Tuesday, September 25, 2012

Love and Fear

There were hundreds, thousands of birds. There were so many birds I was still seeing them after they were long past, moving specks entwined in the soft orange of the sun blending with the horizon. They were swallows, brown and not still and crowded in the air, but I thought they might be doves come to warn us of God's love.

All men tremble at God's wrath; how many weep and shake in the shadow of His love? How many see those gentle birds as harbingers of peace, rather than harpies from the throne of the Most High sent to terrify us into His presence? Why is love now all gentle smiles and kindness? What about the kindness of fire and whirlwind?

Where I live it's rare to see more than a moderate flock of birds at one time. Traffic on the freeway slowed in the midst of silent wings, each of us awed by the sheer number.

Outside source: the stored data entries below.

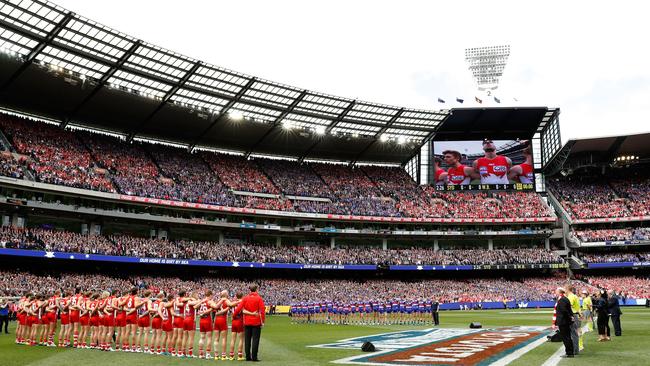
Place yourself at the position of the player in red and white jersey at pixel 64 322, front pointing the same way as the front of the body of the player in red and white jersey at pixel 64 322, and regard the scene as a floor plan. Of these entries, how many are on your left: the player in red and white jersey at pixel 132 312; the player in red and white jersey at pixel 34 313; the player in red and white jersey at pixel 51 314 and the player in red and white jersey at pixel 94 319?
2
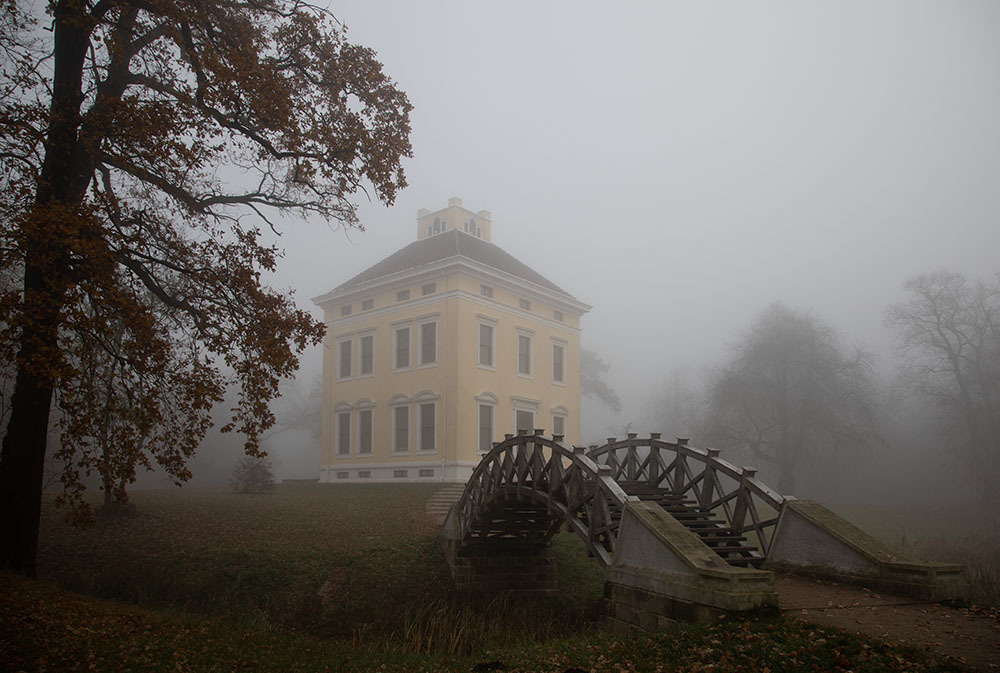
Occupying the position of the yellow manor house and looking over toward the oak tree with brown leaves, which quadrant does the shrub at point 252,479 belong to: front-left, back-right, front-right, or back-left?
front-right

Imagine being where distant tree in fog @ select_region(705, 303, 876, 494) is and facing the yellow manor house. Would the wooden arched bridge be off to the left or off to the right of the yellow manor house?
left
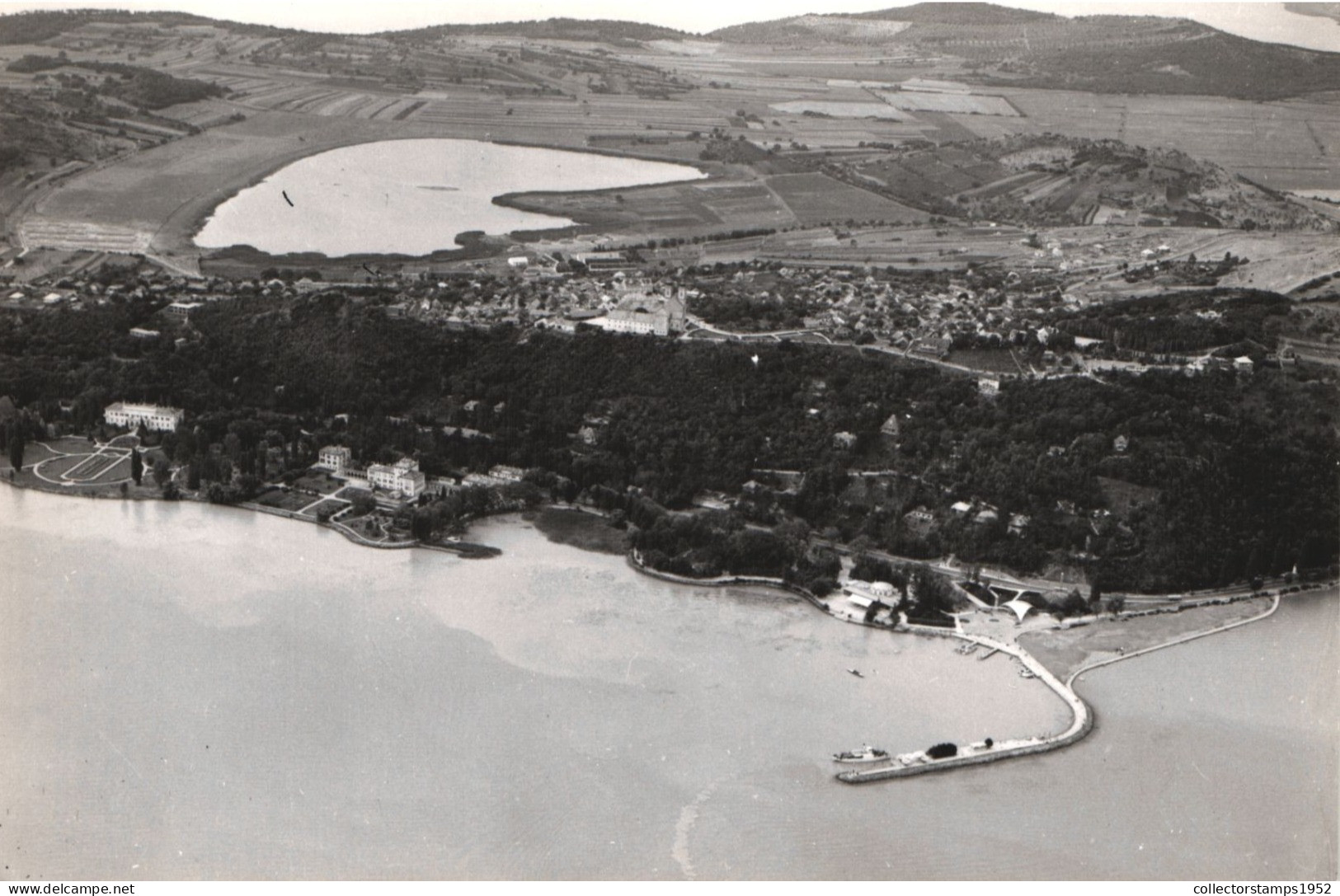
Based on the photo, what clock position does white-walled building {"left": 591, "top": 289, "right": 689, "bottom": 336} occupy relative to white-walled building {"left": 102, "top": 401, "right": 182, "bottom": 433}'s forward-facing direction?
white-walled building {"left": 591, "top": 289, "right": 689, "bottom": 336} is roughly at 9 o'clock from white-walled building {"left": 102, "top": 401, "right": 182, "bottom": 433}.

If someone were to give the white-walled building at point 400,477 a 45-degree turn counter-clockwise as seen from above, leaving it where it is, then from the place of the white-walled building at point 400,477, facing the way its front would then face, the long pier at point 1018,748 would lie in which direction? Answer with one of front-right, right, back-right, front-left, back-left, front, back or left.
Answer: front-left

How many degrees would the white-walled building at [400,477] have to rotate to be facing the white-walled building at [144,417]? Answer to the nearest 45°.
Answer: approximately 90° to its right

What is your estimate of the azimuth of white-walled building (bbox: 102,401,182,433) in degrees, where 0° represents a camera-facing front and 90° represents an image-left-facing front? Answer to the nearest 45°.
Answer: approximately 0°

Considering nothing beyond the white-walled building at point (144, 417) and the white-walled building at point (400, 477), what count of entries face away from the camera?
0

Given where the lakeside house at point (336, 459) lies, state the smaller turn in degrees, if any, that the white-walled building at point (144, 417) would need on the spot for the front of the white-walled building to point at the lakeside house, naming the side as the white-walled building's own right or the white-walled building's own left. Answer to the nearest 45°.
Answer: approximately 45° to the white-walled building's own left

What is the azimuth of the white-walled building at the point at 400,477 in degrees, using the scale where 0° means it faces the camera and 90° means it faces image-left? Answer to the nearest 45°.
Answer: approximately 45°

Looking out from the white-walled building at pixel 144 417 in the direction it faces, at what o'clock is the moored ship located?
The moored ship is roughly at 11 o'clock from the white-walled building.

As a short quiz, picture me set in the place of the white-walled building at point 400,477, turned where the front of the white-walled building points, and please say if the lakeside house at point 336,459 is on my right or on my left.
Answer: on my right
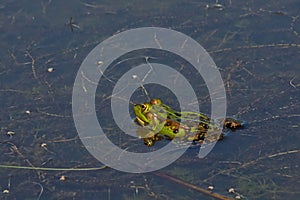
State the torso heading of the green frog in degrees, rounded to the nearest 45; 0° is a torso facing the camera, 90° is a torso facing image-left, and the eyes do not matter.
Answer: approximately 90°

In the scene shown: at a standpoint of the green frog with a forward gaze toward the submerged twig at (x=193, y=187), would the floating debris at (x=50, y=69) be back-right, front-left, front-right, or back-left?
back-right

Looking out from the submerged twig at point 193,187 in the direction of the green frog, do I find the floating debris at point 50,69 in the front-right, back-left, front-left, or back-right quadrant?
front-left

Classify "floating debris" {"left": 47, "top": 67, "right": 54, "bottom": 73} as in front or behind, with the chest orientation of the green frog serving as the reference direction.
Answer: in front
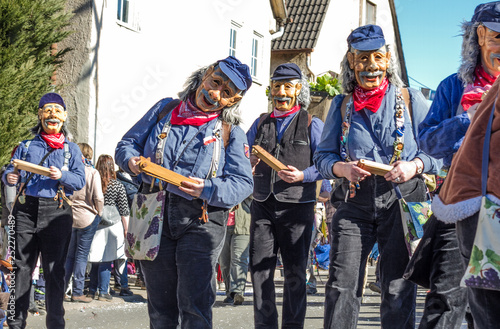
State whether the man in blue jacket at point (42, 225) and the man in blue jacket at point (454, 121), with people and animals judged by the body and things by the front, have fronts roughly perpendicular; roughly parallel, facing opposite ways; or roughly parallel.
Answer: roughly parallel

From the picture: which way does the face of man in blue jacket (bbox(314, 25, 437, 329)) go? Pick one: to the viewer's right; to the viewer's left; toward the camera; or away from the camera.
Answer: toward the camera

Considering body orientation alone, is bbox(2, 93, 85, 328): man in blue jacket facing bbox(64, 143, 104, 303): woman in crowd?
no

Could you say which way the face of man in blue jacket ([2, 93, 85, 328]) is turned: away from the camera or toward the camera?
toward the camera

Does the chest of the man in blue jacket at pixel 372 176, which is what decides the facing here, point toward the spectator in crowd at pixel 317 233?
no

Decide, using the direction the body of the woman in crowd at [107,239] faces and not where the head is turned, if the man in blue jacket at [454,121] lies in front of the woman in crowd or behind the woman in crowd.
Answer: behind

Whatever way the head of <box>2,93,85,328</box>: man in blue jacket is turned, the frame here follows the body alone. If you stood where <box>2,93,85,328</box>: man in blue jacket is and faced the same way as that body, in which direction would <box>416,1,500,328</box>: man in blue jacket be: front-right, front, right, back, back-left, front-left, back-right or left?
front-left

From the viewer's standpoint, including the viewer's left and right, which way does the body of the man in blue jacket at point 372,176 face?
facing the viewer

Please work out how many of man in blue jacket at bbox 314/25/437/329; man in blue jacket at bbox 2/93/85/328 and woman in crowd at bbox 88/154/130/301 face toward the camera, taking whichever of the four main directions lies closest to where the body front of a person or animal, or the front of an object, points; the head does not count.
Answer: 2

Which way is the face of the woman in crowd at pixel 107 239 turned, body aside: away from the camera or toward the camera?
away from the camera

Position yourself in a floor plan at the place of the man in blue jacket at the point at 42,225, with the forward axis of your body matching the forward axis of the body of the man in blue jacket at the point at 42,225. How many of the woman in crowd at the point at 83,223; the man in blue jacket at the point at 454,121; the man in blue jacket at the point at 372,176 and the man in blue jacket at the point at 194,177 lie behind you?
1

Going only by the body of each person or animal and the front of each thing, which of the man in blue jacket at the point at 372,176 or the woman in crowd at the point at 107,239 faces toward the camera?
the man in blue jacket
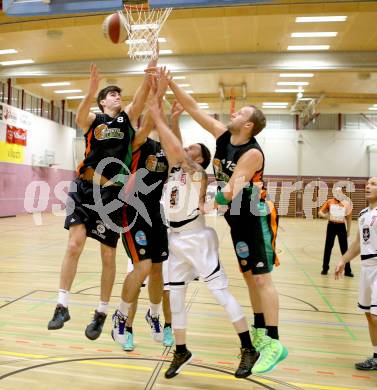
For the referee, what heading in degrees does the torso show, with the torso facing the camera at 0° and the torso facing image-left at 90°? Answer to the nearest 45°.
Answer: approximately 0°

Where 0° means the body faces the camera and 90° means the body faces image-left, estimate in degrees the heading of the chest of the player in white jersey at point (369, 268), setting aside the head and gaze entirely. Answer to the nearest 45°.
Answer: approximately 45°

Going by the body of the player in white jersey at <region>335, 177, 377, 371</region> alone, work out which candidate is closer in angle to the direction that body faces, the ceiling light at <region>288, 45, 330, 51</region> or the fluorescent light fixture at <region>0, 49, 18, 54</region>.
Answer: the fluorescent light fixture

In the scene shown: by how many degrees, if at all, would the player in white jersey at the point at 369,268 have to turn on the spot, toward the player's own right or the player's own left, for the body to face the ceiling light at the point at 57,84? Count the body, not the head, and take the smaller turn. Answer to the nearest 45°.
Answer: approximately 90° to the player's own right
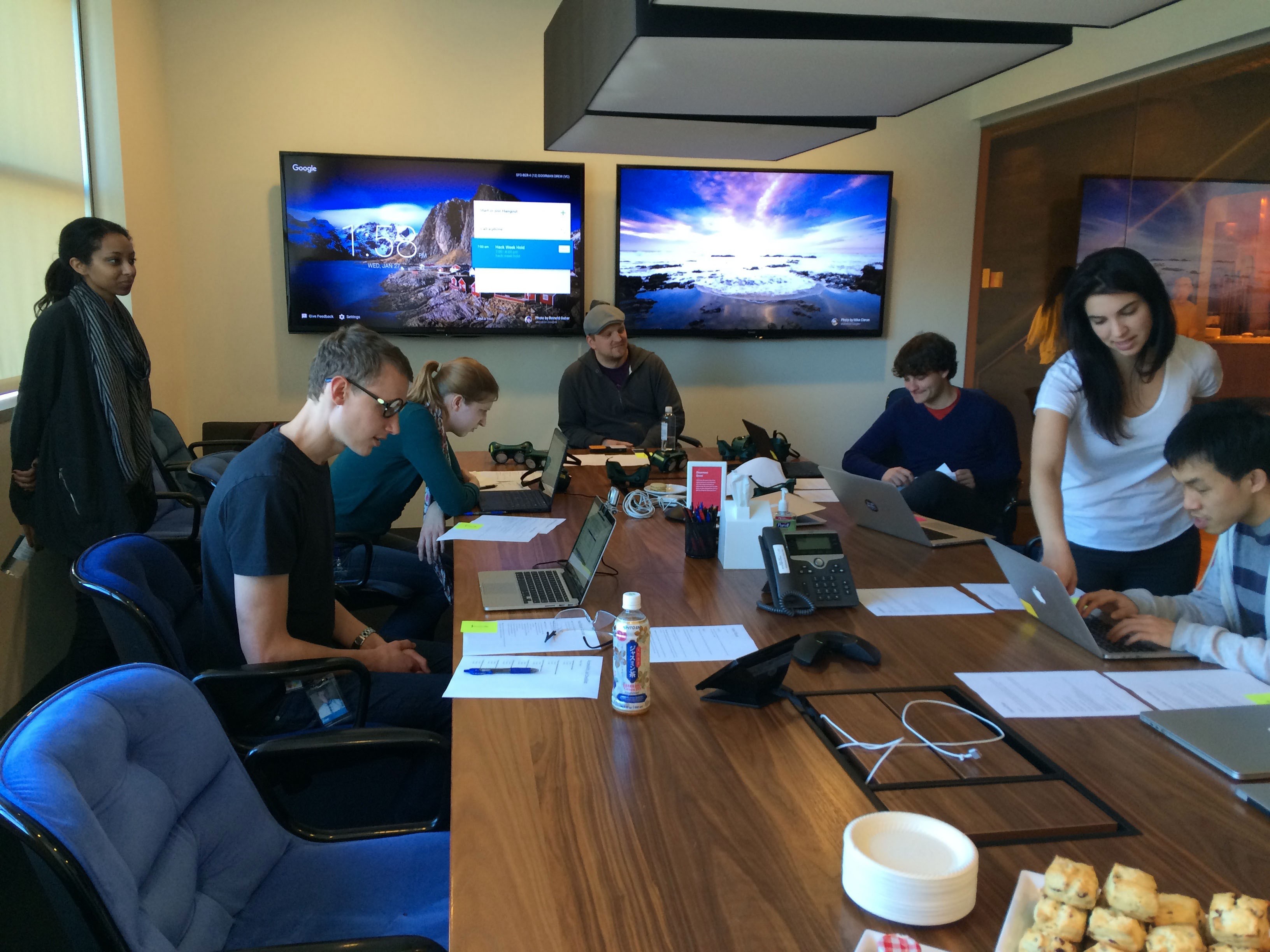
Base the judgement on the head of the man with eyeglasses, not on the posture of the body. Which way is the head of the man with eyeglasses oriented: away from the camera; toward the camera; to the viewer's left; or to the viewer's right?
to the viewer's right

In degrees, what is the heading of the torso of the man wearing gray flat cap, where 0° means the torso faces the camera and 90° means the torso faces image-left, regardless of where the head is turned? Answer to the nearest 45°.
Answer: approximately 0°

Number itself is frightening to those who are singularities. We are one; in the face of multiplicity we tremble, afraid of being overwhelmed. This is partly why we fear God.

God is perfect singularity because He is also perfect multiplicity. We fear Christ because He is both God and man, a lion and the lamb, two natures in one person. When one thing reveals itself to be more than itself, our human propensity is to hide, to shut ourselves away from what is capable of overwhelming us. So it is with the peace and love of God.

The love of God that set the Son at the Father's right hand is the same love that will judge all men from the throne of justice. The peace that surpasses all understanding issues from the same source as the wrath that plagued Egypt tenfold. Moses strikes a rock and lives; he strikes another, and dies. For all that we can know about God from His Word, He remains a mystery, transcendent.

We embrace the softness of swallows, the hazed blur at the edges of wings as they flail in the sunset, clouds that have deigned to come near the earth. We listen to their high voices like the voices of careless angels, sharp and clear and sudden. We smile as they play, smile as they jerk their little heads back and forth, smile as Adam must have smiled naming them.

But when they swirl like an Israelite smoke column, cutting us off from the sky, hemming us to the dust from which God stirred us, then we wish them dispersed. Then their song becomes a banshee shriek, a siren of impending doom, the storm that is God's love. All the swallows but one flock, and we are afraid because the many are one.

It is good to fear God, as much because He is love as because He is all perfection and strength. How can we exult in the selfless love of Christ without hiding our faces from its ultimate expression on the stark and lonely cross? How can we love His creation without dreading its terrors? How can we love the little swallow and not shake when he becomes a host?

1 comment:

  1. This "How can we exult in the selfless love of Christ without hiding our faces from its ultimate expression on the stark and lonely cross?" is exquisite. Good post.